**What is expected**
Count the lines below that contain the word "because", and reply with only that number.

**Dataset records**
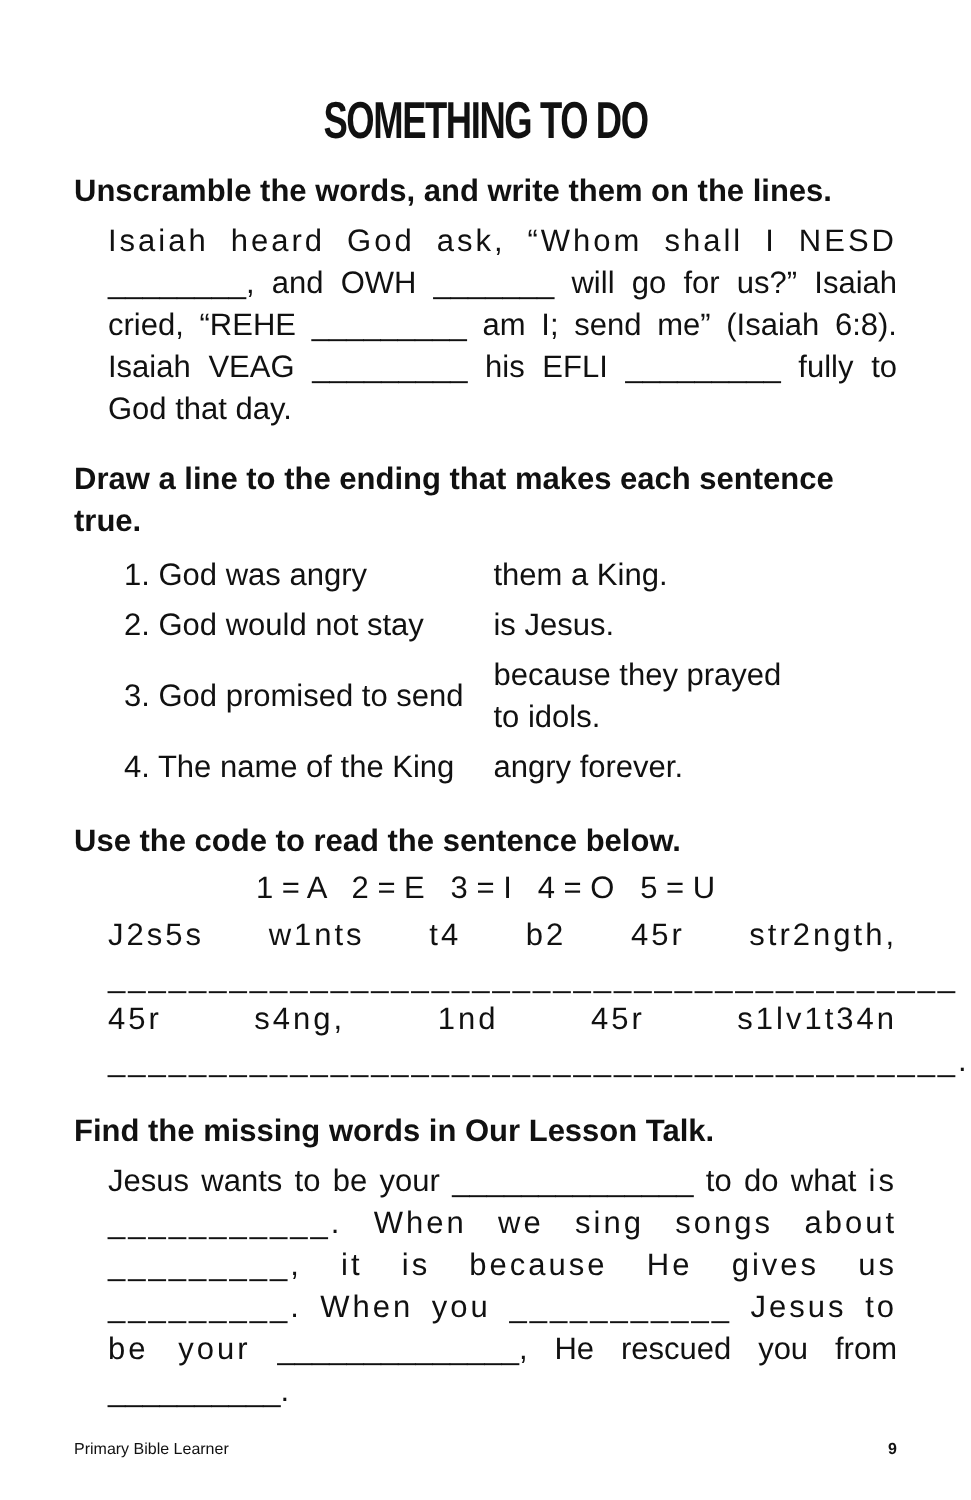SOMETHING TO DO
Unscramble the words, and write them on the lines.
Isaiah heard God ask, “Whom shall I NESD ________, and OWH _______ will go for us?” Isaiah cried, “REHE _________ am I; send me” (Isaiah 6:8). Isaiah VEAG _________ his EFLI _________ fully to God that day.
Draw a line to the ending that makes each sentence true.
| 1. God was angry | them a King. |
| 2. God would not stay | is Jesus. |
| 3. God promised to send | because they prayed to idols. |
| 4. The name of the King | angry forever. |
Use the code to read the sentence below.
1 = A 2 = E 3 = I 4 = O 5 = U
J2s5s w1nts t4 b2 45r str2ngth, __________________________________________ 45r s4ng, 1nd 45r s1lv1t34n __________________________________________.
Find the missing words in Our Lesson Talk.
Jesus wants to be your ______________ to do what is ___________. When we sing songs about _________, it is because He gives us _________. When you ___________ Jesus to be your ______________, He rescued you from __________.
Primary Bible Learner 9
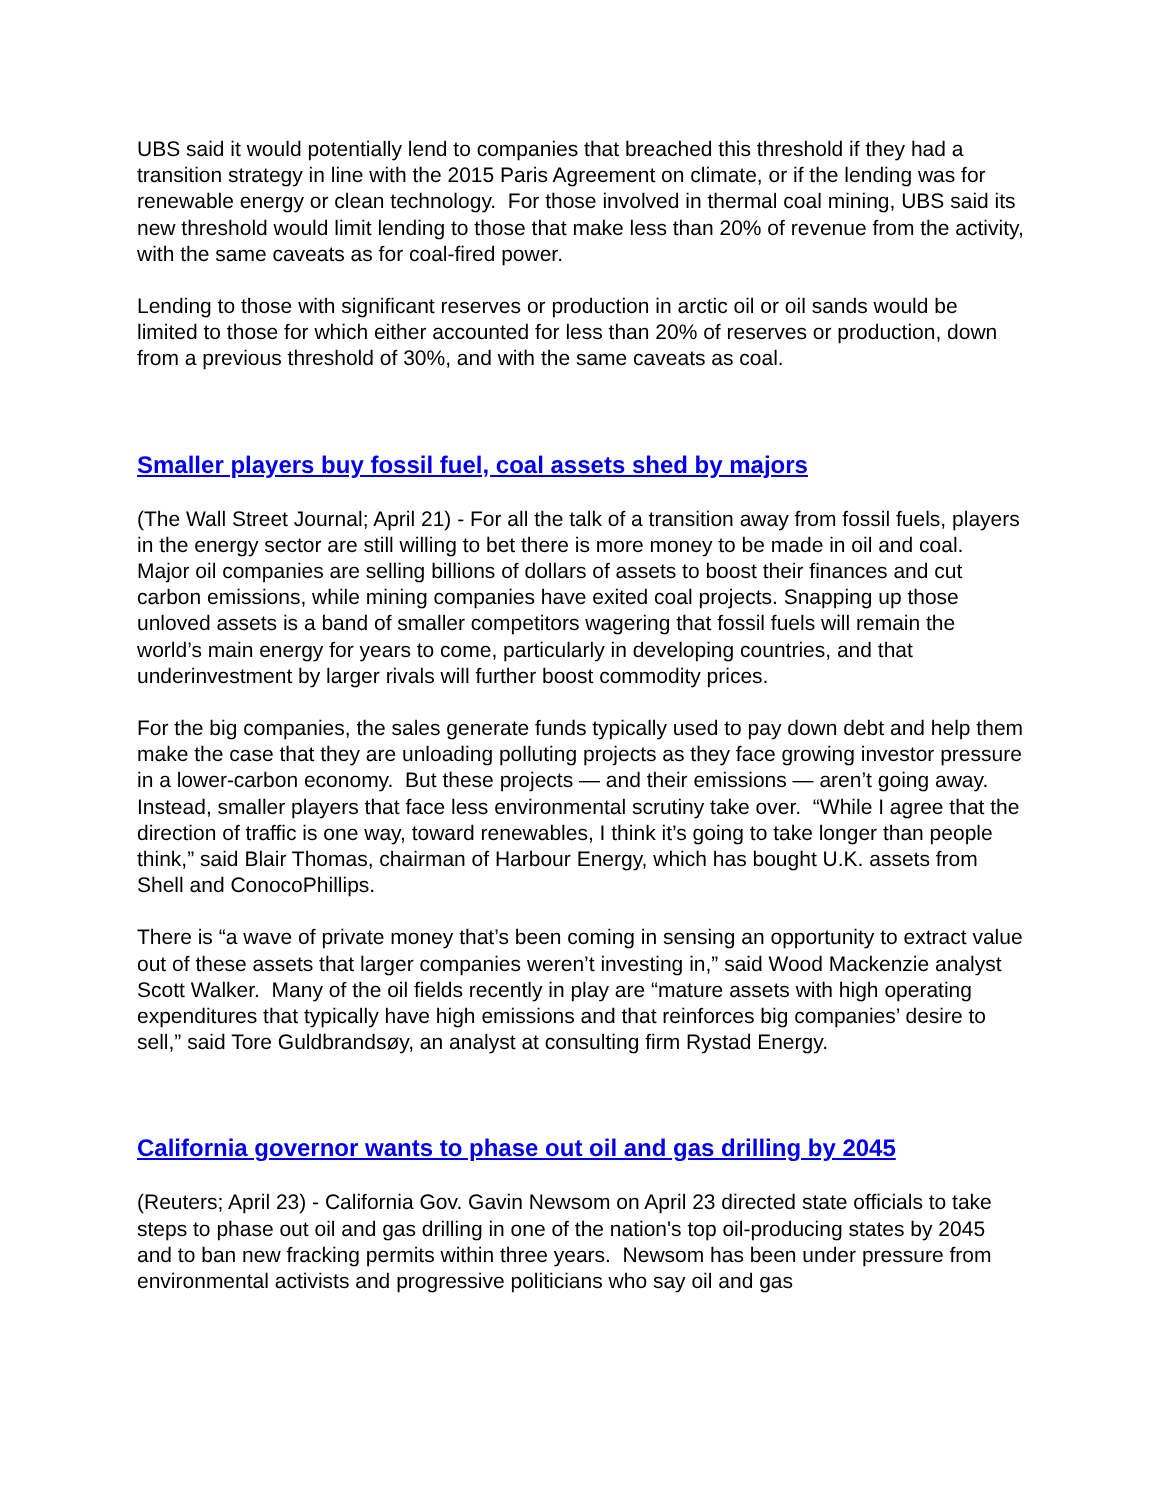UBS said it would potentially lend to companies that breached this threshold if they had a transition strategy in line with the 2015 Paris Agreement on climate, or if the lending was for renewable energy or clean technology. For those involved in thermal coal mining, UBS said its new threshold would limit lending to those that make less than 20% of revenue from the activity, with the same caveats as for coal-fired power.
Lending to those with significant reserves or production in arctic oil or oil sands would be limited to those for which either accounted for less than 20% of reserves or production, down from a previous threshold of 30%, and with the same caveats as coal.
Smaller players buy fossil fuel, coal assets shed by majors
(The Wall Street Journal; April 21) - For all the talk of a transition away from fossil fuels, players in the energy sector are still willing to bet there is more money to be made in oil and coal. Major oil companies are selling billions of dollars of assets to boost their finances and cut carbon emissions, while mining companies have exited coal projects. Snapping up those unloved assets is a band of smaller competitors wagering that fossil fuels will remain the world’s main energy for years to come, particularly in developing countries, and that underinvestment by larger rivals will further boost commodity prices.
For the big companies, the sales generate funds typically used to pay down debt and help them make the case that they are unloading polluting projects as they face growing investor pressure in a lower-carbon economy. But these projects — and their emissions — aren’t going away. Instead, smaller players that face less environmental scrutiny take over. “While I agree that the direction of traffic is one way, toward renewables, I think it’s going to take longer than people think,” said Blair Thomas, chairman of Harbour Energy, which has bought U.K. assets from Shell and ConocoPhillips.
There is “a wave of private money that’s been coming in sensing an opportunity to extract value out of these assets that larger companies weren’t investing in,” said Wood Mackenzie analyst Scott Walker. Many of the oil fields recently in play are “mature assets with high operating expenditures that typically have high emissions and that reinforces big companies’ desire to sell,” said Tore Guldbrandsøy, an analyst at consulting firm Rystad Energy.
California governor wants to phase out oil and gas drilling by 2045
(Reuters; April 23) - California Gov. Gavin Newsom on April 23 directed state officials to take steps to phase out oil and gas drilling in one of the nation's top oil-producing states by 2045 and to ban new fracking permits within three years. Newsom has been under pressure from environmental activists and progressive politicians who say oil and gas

---

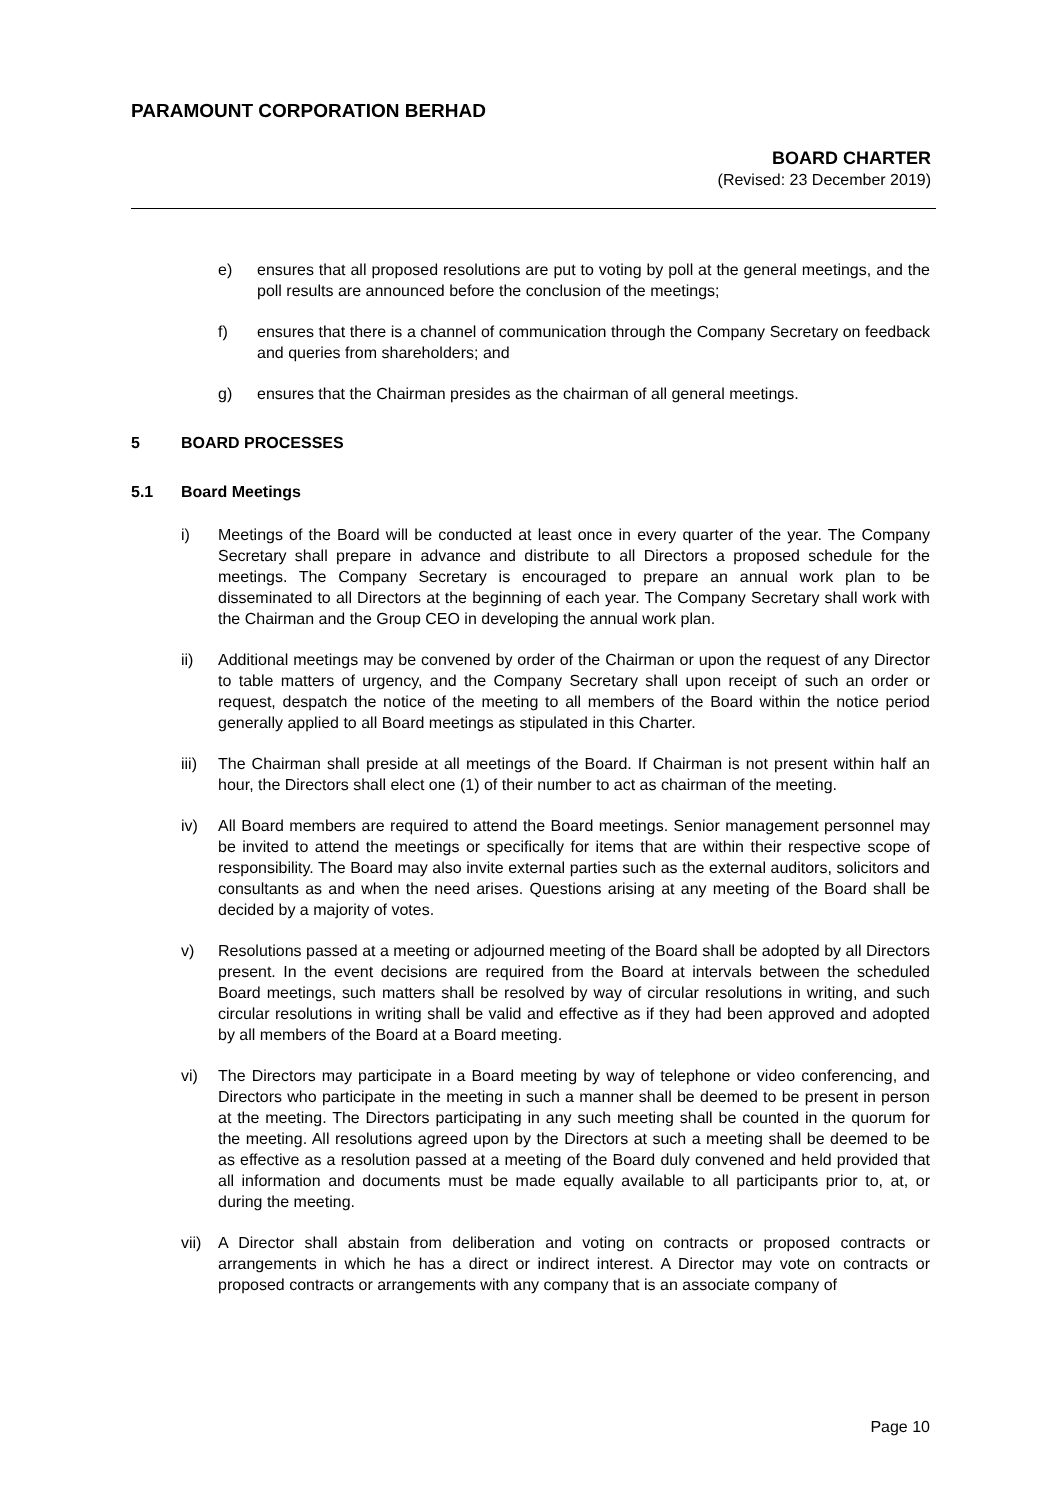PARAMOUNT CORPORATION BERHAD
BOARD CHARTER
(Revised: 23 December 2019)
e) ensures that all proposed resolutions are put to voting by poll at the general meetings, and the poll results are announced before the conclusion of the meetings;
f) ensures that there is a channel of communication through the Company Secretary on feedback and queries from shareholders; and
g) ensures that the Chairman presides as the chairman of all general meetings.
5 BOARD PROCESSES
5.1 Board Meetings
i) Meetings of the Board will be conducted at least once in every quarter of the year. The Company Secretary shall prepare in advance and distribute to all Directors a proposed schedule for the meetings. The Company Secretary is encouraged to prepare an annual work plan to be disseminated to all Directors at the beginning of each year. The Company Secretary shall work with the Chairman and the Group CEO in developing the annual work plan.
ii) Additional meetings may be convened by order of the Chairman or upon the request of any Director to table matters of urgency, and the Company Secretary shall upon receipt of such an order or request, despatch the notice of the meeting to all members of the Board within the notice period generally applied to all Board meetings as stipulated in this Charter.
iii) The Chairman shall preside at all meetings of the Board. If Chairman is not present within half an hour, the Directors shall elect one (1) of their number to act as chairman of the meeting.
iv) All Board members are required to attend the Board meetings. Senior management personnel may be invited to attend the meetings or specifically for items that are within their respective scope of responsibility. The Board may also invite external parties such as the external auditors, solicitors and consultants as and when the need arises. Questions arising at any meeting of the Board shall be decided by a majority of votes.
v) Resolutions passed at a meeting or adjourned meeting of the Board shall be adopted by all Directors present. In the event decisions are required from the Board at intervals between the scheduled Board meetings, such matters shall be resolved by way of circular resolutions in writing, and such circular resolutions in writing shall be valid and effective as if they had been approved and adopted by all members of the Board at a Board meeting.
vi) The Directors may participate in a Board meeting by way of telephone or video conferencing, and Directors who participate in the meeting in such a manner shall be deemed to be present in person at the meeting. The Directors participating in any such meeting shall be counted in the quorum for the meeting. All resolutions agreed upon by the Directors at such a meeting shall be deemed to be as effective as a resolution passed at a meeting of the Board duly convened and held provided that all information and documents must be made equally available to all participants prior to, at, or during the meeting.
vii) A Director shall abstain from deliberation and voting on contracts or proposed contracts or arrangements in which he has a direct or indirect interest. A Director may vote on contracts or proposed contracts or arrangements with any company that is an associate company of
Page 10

**Your response**
2